Salvatore

Sudeepta Mohapatra posted under Flash Fiction QuinTale-03 on 2018-11-24



It was so dark that it felt like someone had thrown an old blanket over the earth, and the stars were like the little holes that had been eaten away by the rodents.

“What has happened to the street lights?’’ I wondered. Checked my watch. It was 10:30 pm and it was a Monday. In residential colonies in the Silicon Valley, late evenings on the weekdays are quiet. Every single human sleeps early, to rise early for work. The only sounds I heard were of some stray dogs barking and of the night-noisemakers, the crickets and cicadas.

I was told Bangalore is safer than Delhi. Still, suddenly, some strange fear cautioned me from within. Dead tired even for a leisurely stroll, I speeded up, analyzing in my mind, each and every scene since evening. That awful auto rickshaw driver didn’t agree to go only a little further even after begging him. Why can’t people be a little kinder at times? I couldn’t order an Uber. I had lost my phone in the mall. I started cursing myself. How could I possibly be so irresponsible? Why did I not wait until my roommate was back from vacation? Greed, I tell you! The shopaholic me and the ‘flat 40% off discount sale’ that ended that very day. Saved few hundreds and lost a phone worth thousands. Wow! I was rolling my eyes at myself.

After the next turn, I saw a faint figure of a man walking slowly towards me. Potbellied, probably middle-aged. A stray dog followed him. My sixth sense warned me that something wasn’t right.  He paced up. I could now hear my rapid heartbeats against my ringing ears. My feet turned icy and my palms sweaty.

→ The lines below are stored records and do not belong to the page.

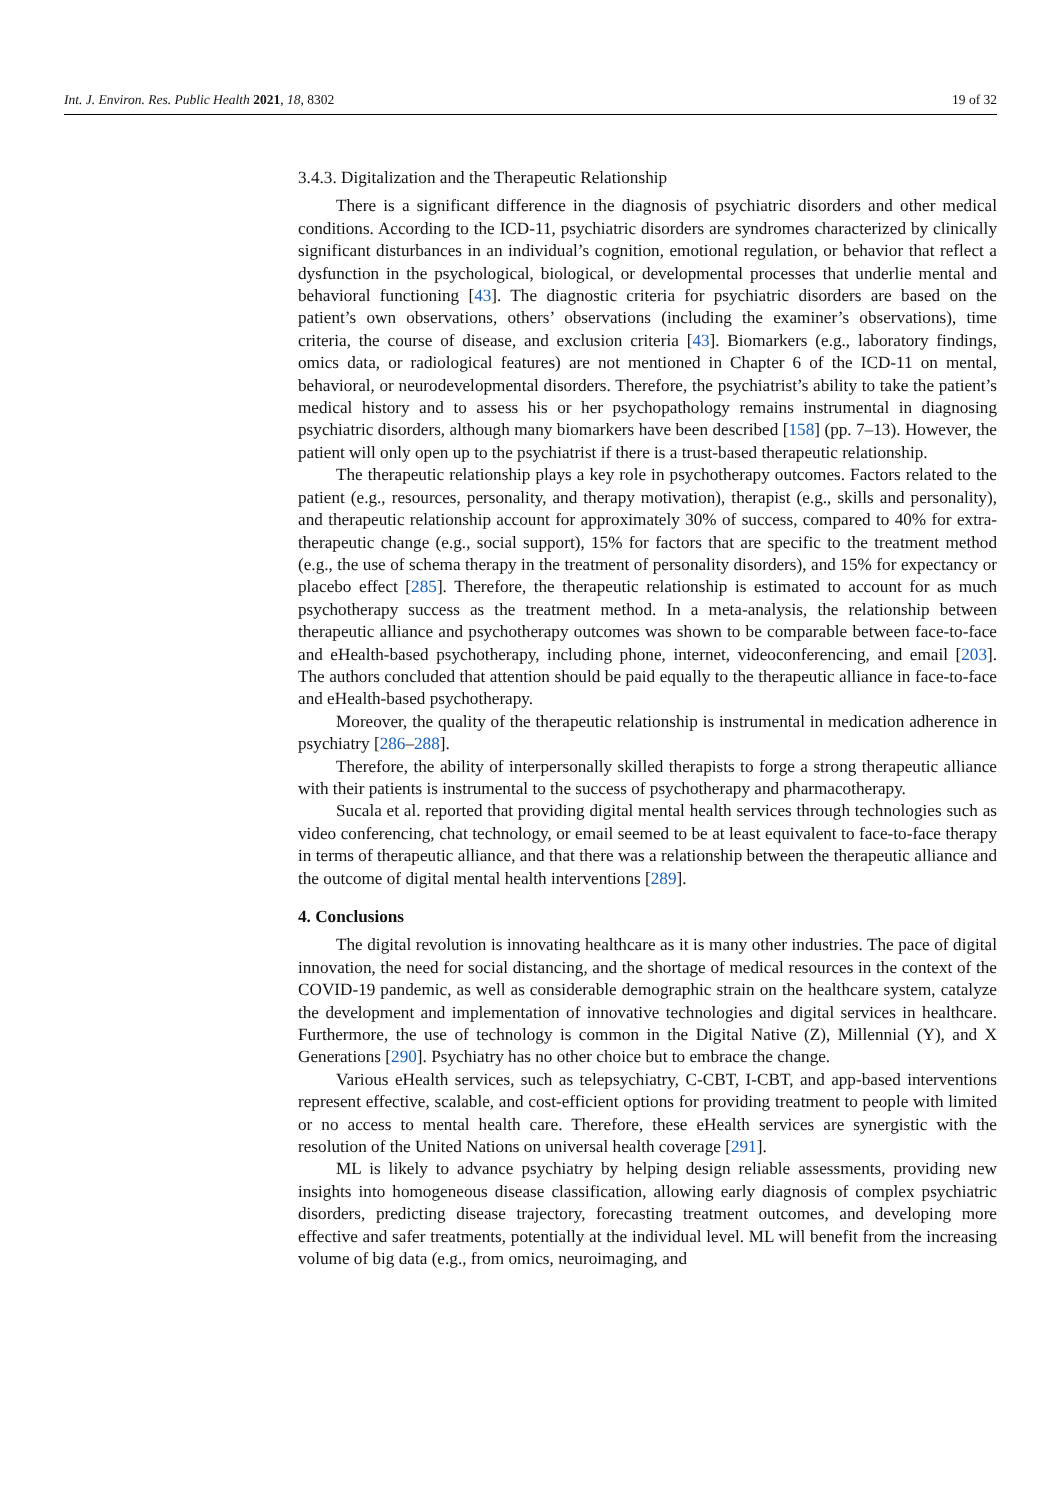Int. J. Environ. Res. Public Health 2021, 18, 8302 19 of 32
3.4.3. Digitalization and the Therapeutic Relationship
There is a significant difference in the diagnosis of psychiatric disorders and other medical conditions. According to the ICD-11, psychiatric disorders are syndromes characterized by clinically significant disturbances in an individual’s cognition, emotional regulation, or behavior that reflect a dysfunction in the psychological, biological, or developmental processes that underlie mental and behavioral functioning [43]. The diagnostic criteria for psychiatric disorders are based on the patient’s own observations, others’ observations (including the examiner’s observations), time criteria, the course of disease, and exclusion criteria [43]. Biomarkers (e.g., laboratory findings, omics data, or radiological features) are not mentioned in Chapter 6 of the ICD-11 on mental, behavioral, or neurodevelopmental disorders. Therefore, the psychiatrist’s ability to take the patient’s medical history and to assess his or her psychopathology remains instrumental in diagnosing psychiatric disorders, although many biomarkers have been described [158] (pp. 7–13). However, the patient will only open up to the psychiatrist if there is a trust-based therapeutic relationship.
The therapeutic relationship plays a key role in psychotherapy outcomes. Factors related to the patient (e.g., resources, personality, and therapy motivation), therapist (e.g., skills and personality), and therapeutic relationship account for approximately 30% of success, compared to 40% for extra-therapeutic change (e.g., social support), 15% for factors that are specific to the treatment method (e.g., the use of schema therapy in the treatment of personality disorders), and 15% for expectancy or placebo effect [285]. Therefore, the therapeutic relationship is estimated to account for as much psychotherapy success as the treatment method. In a meta-analysis, the relationship between therapeutic alliance and psychotherapy outcomes was shown to be comparable between face-to-face and eHealth-based psychotherapy, including phone, internet, videoconferencing, and email [203]. The authors concluded that attention should be paid equally to the therapeutic alliance in face-to-face and eHealth-based psychotherapy.
Moreover, the quality of the therapeutic relationship is instrumental in medication adherence in psychiatry [286–288].
Therefore, the ability of interpersonally skilled therapists to forge a strong therapeutic alliance with their patients is instrumental to the success of psychotherapy and pharmacotherapy.
Sucala et al. reported that providing digital mental health services through technologies such as video conferencing, chat technology, or email seemed to be at least equivalent to face-to-face therapy in terms of therapeutic alliance, and that there was a relationship between the therapeutic alliance and the outcome of digital mental health interventions [289].
4. Conclusions
The digital revolution is innovating healthcare as it is many other industries. The pace of digital innovation, the need for social distancing, and the shortage of medical resources in the context of the COVID-19 pandemic, as well as considerable demographic strain on the healthcare system, catalyze the development and implementation of innovative technologies and digital services in healthcare. Furthermore, the use of technology is common in the Digital Native (Z), Millennial (Y), and X Generations [290]. Psychiatry has no other choice but to embrace the change.
Various eHealth services, such as telepsychiatry, C-CBT, I-CBT, and app-based interventions represent effective, scalable, and cost-efficient options for providing treatment to people with limited or no access to mental health care. Therefore, these eHealth services are synergistic with the resolution of the United Nations on universal health coverage [291].
ML is likely to advance psychiatry by helping design reliable assessments, providing new insights into homogeneous disease classification, allowing early diagnosis of complex psychiatric disorders, predicting disease trajectory, forecasting treatment outcomes, and developing more effective and safer treatments, potentially at the individual level. ML will benefit from the increasing volume of big data (e.g., from omics, neuroimaging, and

In the next few minutes, he sprung over me. Violently groped me and ran.

I fell down. Blacked out for a few seconds, not able to realize what just happened.

But then, I got up and chased him.

“Hey, hey…stop …let me show you who has more balls, you stinky old bastard”…I raced behind him, crying out loud all the swear words I knew. To my surprise, I had the company of a four-legged being who ran past me and pounced on the buttock of that coward. He screamed with pain. The noises were loud enough to wake up some people who came out of the houses to catch hold of that pervert. He was later handed over to the police.

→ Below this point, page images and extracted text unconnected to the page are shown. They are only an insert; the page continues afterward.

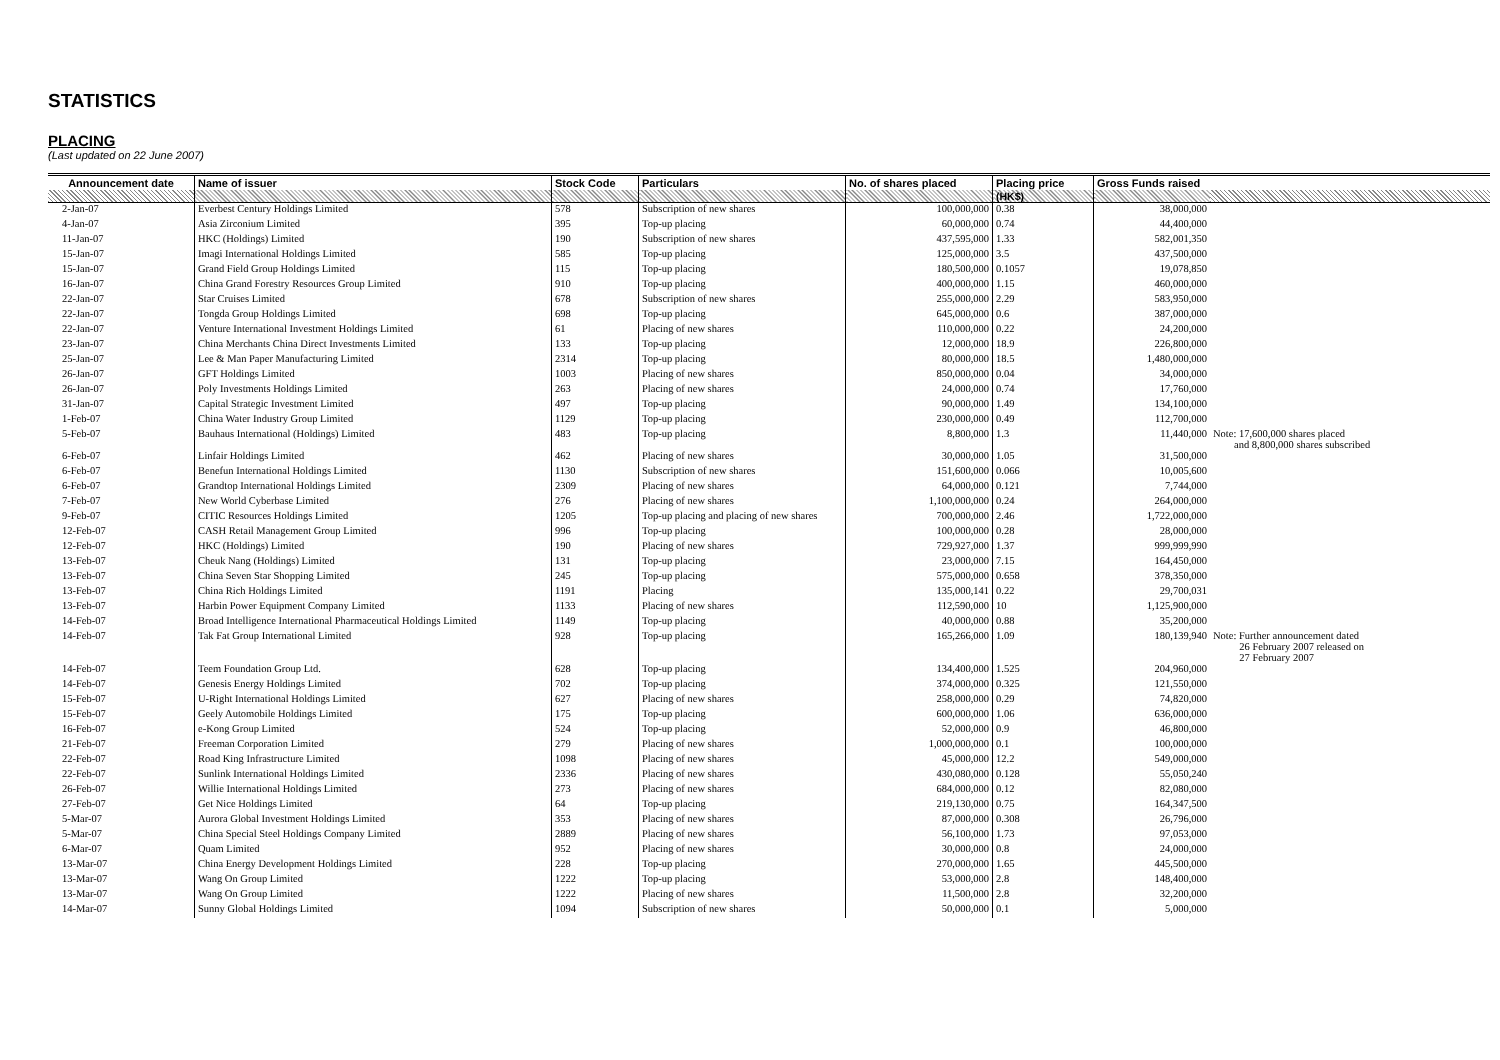STATISTICS
PLACING
(Last updated on 22 June 2007)
| Announcement date | Name of issuer | Stock Code | Particulars | No. of shares placed | Placing price | Gross Funds raised | |
| --- | --- | --- | --- | --- | --- | --- | --- |
| | | | | | (HK$) | | |
| 2-Jan-07 | Everbest Century Holdings Limited | 578 | Subscription of new shares | 100,000,000 | 0.38 | 38,000,000 | |
| 4-Jan-07 | Asia Zirconium Limited | 395 | Top-up placing | 60,000,000 | 0.74 | 44,400,000 | |
| 11-Jan-07 | HKC (Holdings) Limited | 190 | Subscription of new shares | 437,595,000 | 1.33 | 582,001,350 | |
| 15-Jan-07 | Imagi International Holdings Limited | 585 | Top-up placing | 125,000,000 | 3.5 | 437,500,000 | |
| 15-Jan-07 | Grand Field Group Holdings Limited | 115 | Top-up placing | 180,500,000 | 0.1057 | 19,078,850 | |
| 16-Jan-07 | China Grand Forestry Resources Group Limited | 910 | Top-up placing | 400,000,000 | 1.15 | 460,000,000 | |
| 22-Jan-07 | Star Cruises Limited | 678 | Subscription of new shares | 255,000,000 | 2.29 | 583,950,000 | |
| 22-Jan-07 | Tongda Group Holdings Limited | 698 | Top-up placing | 645,000,000 | 0.6 | 387,000,000 | |
| 22-Jan-07 | Venture International Investment Holdings Limited | 61 | Placing of new shares | 110,000,000 | 0.22 | 24,200,000 | |
| 23-Jan-07 | China Merchants China Direct Investments Limited | 133 | Top-up placing | 12,000,000 | 18.9 | 226,800,000 | |
| 25-Jan-07 | Lee & Man Paper Manufacturing Limited | 2314 | Top-up placing | 80,000,000 | 18.5 | 1,480,000,000 | |
| 26-Jan-07 | GFT Holdings Limited | 1003 | Placing of new shares | 850,000,000 | 0.04 | 34,000,000 | |
| 26-Jan-07 | Poly Investments Holdings Limited | 263 | Placing of new shares | 24,000,000 | 0.74 | 17,760,000 | |
| 31-Jan-07 | Capital Strategic Investment Limited | 497 | Top-up placing | 90,000,000 | 1.49 | 134,100,000 | |
| 1-Feb-07 | China Water Industry Group Limited | 1129 | Top-up placing | 230,000,000 | 0.49 | 112,700,000 | |
| 5-Feb-07 | Bauhaus International (Holdings) Limited | 483 | Top-up placing | 8,800,000 | 1.3 | 11,440,000 | Note: 17,600,000 shares placed and 8,800,000 shares subscribed |
| 6-Feb-07 | Linfair Holdings Limited | 462 | Placing of new shares | 30,000,000 | 1.05 | 31,500,000 | |
| 6-Feb-07 | Benefun International Holdings Limited | 1130 | Subscription of new shares | 151,600,000 | 0.066 | 10,005,600 | |
| 6-Feb-07 | Grandtop International Holdings Limited | 2309 | Placing of new shares | 64,000,000 | 0.121 | 7,744,000 | |
| 7-Feb-07 | New World Cyberbase Limited | 276 | Placing of new shares | 1,100,000,000 | 0.24 | 264,000,000 | |
| 9-Feb-07 | CITIC Resources Holdings Limited | 1205 | Top-up placing and placing of new shares | 700,000,000 | 2.46 | 1,722,000,000 | |
| 12-Feb-07 | CASH Retail Management Group Limited | 996 | Top-up placing | 100,000,000 | 0.28 | 28,000,000 | |
| 12-Feb-07 | HKC (Holdings) Limited | 190 | Placing of new shares | 729,927,000 | 1.37 | 999,999,990 | |
| 13-Feb-07 | Cheuk Nang (Holdings) Limited | 131 | Top-up placing | 23,000,000 | 7.15 | 164,450,000 | |
| 13-Feb-07 | China Seven Star Shopping Limited | 245 | Top-up placing | 575,000,000 | 0.658 | 378,350,000 | |
| 13-Feb-07 | China Rich Holdings Limited | 1191 | Placing | 135,000,141 | 0.22 | 29,700,031 | |
| 13-Feb-07 | Harbin Power Equipment Company Limited | 1133 | Placing of new shares | 112,590,000 | 10 | 1,125,900,000 | |
| 14-Feb-07 | Broad Intelligence International Pharmaceutical Holdings Limited | 1149 | Top-up placing | 40,000,000 | 0.88 | 35,200,000 | |
| 14-Feb-07 | Tak Fat Group International Limited | 928 | Top-up placing | 165,266,000 | 1.09 | 180,139,940 | Note: Further announcement dated 26 February 2007 released on 27 February 2007 |
| 14-Feb-07 | Teem Foundation Group Ltd. | 628 | Top-up placing | 134,400,000 | 1.525 | 204,960,000 | |
| 14-Feb-07 | Genesis Energy Holdings Limited | 702 | Top-up placing | 374,000,000 | 0.325 | 121,550,000 | |
| 15-Feb-07 | U-Right International Holdings Limited | 627 | Placing of new shares | 258,000,000 | 0.29 | 74,820,000 | |
| 15-Feb-07 | Geely Automobile Holdings Limited | 175 | Top-up placing | 600,000,000 | 1.06 | 636,000,000 | |
| 16-Feb-07 | e-Kong Group Limited | 524 | Top-up placing | 52,000,000 | 0.9 | 46,800,000 | |
| 21-Feb-07 | Freeman Corporation Limited | 279 | Placing of new shares | 1,000,000,000 | 0.1 | 100,000,000 | |
| 22-Feb-07 | Road King Infrastructure Limited | 1098 | Placing of new shares | 45,000,000 | 12.2 | 549,000,000 | |
| 22-Feb-07 | Sunlink International Holdings Limited | 2336 | Placing of new shares | 430,080,000 | 0.128 | 55,050,240 | |
| 26-Feb-07 | Willie International Holdings Limited | 273 | Placing of new shares | 684,000,000 | 0.12 | 82,080,000 | |
| 27-Feb-07 | Get Nice Holdings Limited | 64 | Top-up placing | 219,130,000 | 0.75 | 164,347,500 | |
| 5-Mar-07 | Aurora Global Investment Holdings Limited | 353 | Placing of new shares | 87,000,000 | 0.308 | 26,796,000 | |
| 5-Mar-07 | China Special Steel Holdings Company Limited | 2889 | Placing of new shares | 56,100,000 | 1.73 | 97,053,000 | |
| 6-Mar-07 | Quam Limited | 952 | Placing of new shares | 30,000,000 | 0.8 | 24,000,000 | |
| 13-Mar-07 | China Energy Development Holdings Limited | 228 | Top-up placing | 270,000,000 | 1.65 | 445,500,000 | |
| 13-Mar-07 | Wang On Group Limited | 1222 | Top-up placing | 53,000,000 | 2.8 | 148,400,000 | |
| 13-Mar-07 | Wang On Group Limited | 1222 | Placing of new shares | 11,500,000 | 2.8 | 32,200,000 | |
| 14-Mar-07 | Sunny Global Holdings Limited | 1094 | Subscription of new shares | 50,000,000 | 0.1 | 5,000,000 | |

But the four-legged being wasn’t any stranger. He was the same stray dog I had been feeding since a month, every morning before I went to work. I met that adorable guy on my second day in the new city. He looked lean and weak and immediately caught my attention. But little did I know that only for a few left over chapattis, I would get such a huge favor in return.

Soon we became best friends. I named him “Salvatore”, which in Spanish, means ‘savior’.